BRUSSELS— People often think about bike couriers delivering meals when they envision the gig economy.
That image is incomplete.
A decade ago, companies like Uber and Deliveroo made gig work mainstream. In that time, the number of workers carrying out small tasks or providing a specific service through an app or platform has grown consistently — including in Europe. And it’s not just food delivery.
Across the continent, local authorities, politicians and judges all grapple with the gig work phenomenon.
Politicians must juggle the new world of mobile work while ensuring that workers have adequate protection. Judges have had to mediate tussles between gig workers and the platforms through which they contract. In cities, meanwhile, gig work can be another source of nuisance, in the form of packaging waste, dark kitchens and bike couriers working in oppressive heat.
Rather than being embodied by the stalwart image of a lone food-delivery worker, the complex gig work ecosystem has many faces.
In 2021, about 28 million people in the European Union worked through a platform, the European Commission estimated at the time. That number is set to grow to 43 million by 2025.
However, as the study pointed out, delivery is only one of many forms of platform work.
Other examples listed included transport, pet care, child care and repair work, or even wholly online jobs such as data entry, translation services and software development. In all those jobs, the person offering their services could connect with a customer through an app.
While some forms of gig work don’t need a specific skill set, others are very specialized.
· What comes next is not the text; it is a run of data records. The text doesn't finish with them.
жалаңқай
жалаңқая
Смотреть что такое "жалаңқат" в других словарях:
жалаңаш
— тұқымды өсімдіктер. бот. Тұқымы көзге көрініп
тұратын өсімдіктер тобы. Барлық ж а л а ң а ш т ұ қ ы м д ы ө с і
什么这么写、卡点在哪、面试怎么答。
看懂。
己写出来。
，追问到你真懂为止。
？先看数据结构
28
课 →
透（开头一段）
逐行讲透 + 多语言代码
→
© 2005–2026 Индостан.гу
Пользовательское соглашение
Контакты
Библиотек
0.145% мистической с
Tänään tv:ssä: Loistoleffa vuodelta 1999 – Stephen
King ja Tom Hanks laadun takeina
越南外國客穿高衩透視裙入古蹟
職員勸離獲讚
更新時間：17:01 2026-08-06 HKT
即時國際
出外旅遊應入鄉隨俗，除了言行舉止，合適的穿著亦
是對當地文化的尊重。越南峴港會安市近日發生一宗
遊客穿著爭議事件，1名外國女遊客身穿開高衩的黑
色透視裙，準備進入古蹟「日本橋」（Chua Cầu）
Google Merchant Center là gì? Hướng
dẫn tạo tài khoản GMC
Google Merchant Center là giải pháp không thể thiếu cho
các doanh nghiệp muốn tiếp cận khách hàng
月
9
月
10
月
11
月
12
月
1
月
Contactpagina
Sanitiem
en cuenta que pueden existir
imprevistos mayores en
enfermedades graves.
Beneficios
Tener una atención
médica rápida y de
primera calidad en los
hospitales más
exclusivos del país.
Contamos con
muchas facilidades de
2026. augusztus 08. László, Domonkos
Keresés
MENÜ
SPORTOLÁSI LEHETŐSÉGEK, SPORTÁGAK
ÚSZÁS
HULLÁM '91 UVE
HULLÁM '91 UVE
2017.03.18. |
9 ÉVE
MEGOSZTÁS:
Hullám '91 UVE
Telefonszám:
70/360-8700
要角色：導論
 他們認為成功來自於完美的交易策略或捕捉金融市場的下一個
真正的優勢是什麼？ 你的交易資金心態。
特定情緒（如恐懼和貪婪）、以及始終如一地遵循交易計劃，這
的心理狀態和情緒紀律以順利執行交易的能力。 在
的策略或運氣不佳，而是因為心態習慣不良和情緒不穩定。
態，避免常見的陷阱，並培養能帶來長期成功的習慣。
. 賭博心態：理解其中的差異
Some can be carried out in a city’s streets, while for others, a worker can remain behind a screen or in someone else’s home.
“The platform economy is much broader than the typical image that everyone thinks about, of a young man with [a] migration background, who cycles through the city with a colorful backpack,” said Elief Vandevenne, a platform economy researcher at the Vrije Universiteit Brussel.
“It’s a heterogenous group and these [workers] have at times contradictory interests,” she adds — which is also why gig economy policy is so incredibly tricky.
EU legislators got a taste of that in the past two years, when they negotiated the EU’s Platform Work Directive — an attempt at improving platform workers’ labor conditions.
But the whole exercise turned into an excruciating, protracted journey, centered on one fundamental question: Are gig workers employees or independent contractors?
The issue wasn’t resolved entirely, with much leeway for every EU country to stake its own position on the subject. France, for example, before the EU’s gig work rules were finalized, sided with state-owned delivery startup Stuart in a case over “unreported employment.” Spain, on the other hand, fined delivery platform Glovo €79 million over its labor practices.
Such country-by-country differences are themselves a result of gig workers’ heterogeneity.
“People that do a couple of hours of platform work per week to earn a little extra, they will be less eager to fight for the statute of employee than people who are really dependent on it,” Vandevenne said.
It’s an argument that platforms pushed heavily during the two years of talks: Gig workers value flexibility and should not be given employee status by default. Just Eat Takeaway CEO Jitse Groen, whose company employs couriers, also warned that rival platforms would seek to “circumvent” the new rules.
Yet, employee status is often the gateway to protection and oversight, the lack of which can make gig work prone to all kinds of illicit activities.
There have been examples of undocumented migrants or minors buying another person’s food-delivery courier account to circumvent identity checks. Deliveroo, Just Eat and UberEats earlier this year agreed to conduct more rigorous security checks in the United Kingdom in a bid to tackle illegal work on their platforms.
“I’ve seen that in my field research with delivery couriers,” Vandevenne acknowledged.
It’s a reminder that while these problems are not exclusively attached to the gig economy, they tend to pop up there more quickly, which pushes politicians and regulators to engage — and to try to understand this group with many faces.